More than $800,000 in grants have been awarded to 10 public arts and culture projects across the city, including a memorial for the victims of the 2013 Boston Marathon bombings and art near Faneuil Hall to commemorate Africans and African Americans sold into slavery in the city.

The grants, announced in a press release Thursday by Mayor Martin Walsh and the Mayor’s Office of Arts and Culture, are funded through the Edward Ingersoll Browne Trust Fund, a public space improvement fund donated to the City by a wealthy merchant in 1892.

Walsh said in the release the Browne fund has in the past positively impacted Boston and that he looks forward to seeing the projects supplemented by this year’s grants.

“The grantees in this round of Browne funding represent a diverse array of projects from all across the City of Boston,” Walsh said. “We’ve seen the tremendous impact that public art and the beautification of neighborhoods can have on the City as a whole, and I am excited to see these projects enhance neighborhoods and uplift communities.”

Kristina Carroll, communications director for the Mayor’s Office of Arts and Culture, said the recipients this year cover a wide range of neighborhoods and art mediums in the city.

“There’s a good variety of groups there, and they’re all kind of in different phases of the process of some of these projects have already been completed, some are still in the works,” Carroll said. “And they take place throughout the city, so they’re in different neighborhoods, and different types of art projects, too.”

Recipients’ funding is going toward projects including landscaping and lighting improvements, memorials, restoration, public artwork and ornamental fencing.

In addition to the Browne fund, Carroll said, the Office of Arts and Culture has a Percent for Art program, which allocates 1 percent of the City’s capital construction budget toward the creation of permanent public art throughout the city.

“We have a few different projects underway right now, and these projects typically take a couple years to complete, so there are all kinds of different stages,” Carroll said.

Alexandria Guy, 25, of Brighton, said she thinks art in cities is important because it is a way for the community to express itself.
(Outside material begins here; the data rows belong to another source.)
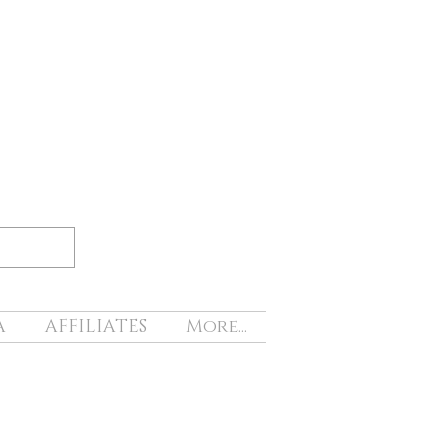
A
AFFILIATES
More...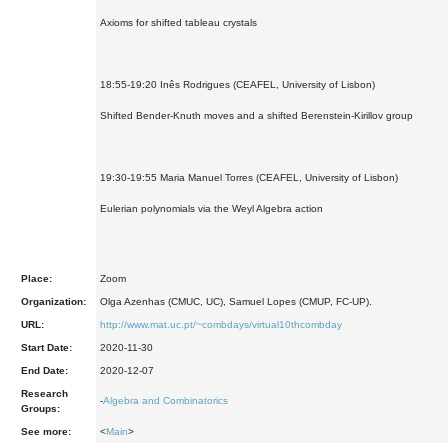
Axioms for shifted tableau crystals
18:55-19:20 Inês Rodrigues (CEAFEL, University of Lisbon)
Shifted Bender-Knuth moves and a shifted Berenstein-Kirillov group
19:30-19:55 Maria Manuel Torres (CEAFEL, University of Lisbon)
Eulerian polynomials via the Weyl Algebra action
Place:
Zoom
Organization:
Olga Azenhas (CMUC, UC), Samuel Lopes (CMUP, FC-UP).
URL:
http://www.mat.uc.pt/~combdays/virtual10thcombday
Start Date:
2020-11-30
End Date:
2020-12-07
Research
-
Algebra and Combinatorics
Groups:
See more:
<
Main
>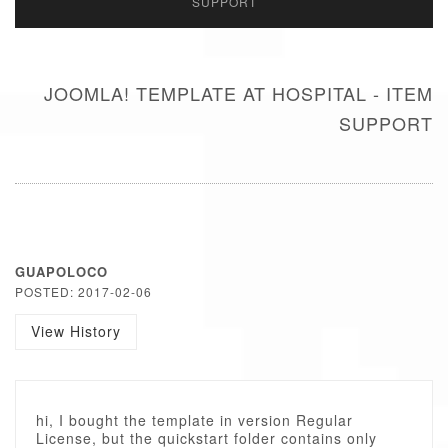
SUPPORT
JOOMLA! TEMPLATE AT HOSPITAL - ITEM
SUPPORT
GUAPOLOCO
POSTED: 2017-02-06
View History
hi, I bought the template in version Regular
License, but the quickstart folder contains only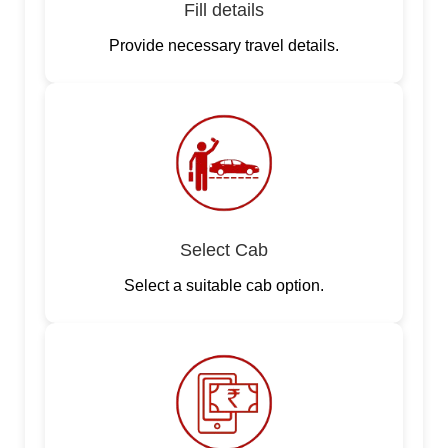
Fill details
Provide necessary travel details.
Select Cab
Select a suitable cab option.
“It definitely reflects the people who live there,” Guy said. “In New York, for example, as you go from different borough to borough, you see how that borough shaped their area just by the artwork that you see there.”

Oliver Ashman, 25, of Allston, said he thinks art is important for individuals as well as the community.

“Hopefully it can bring some revenue for the City at the end of the day,” Ashman said.

Nyah Jordan contributed to the reporting of this article.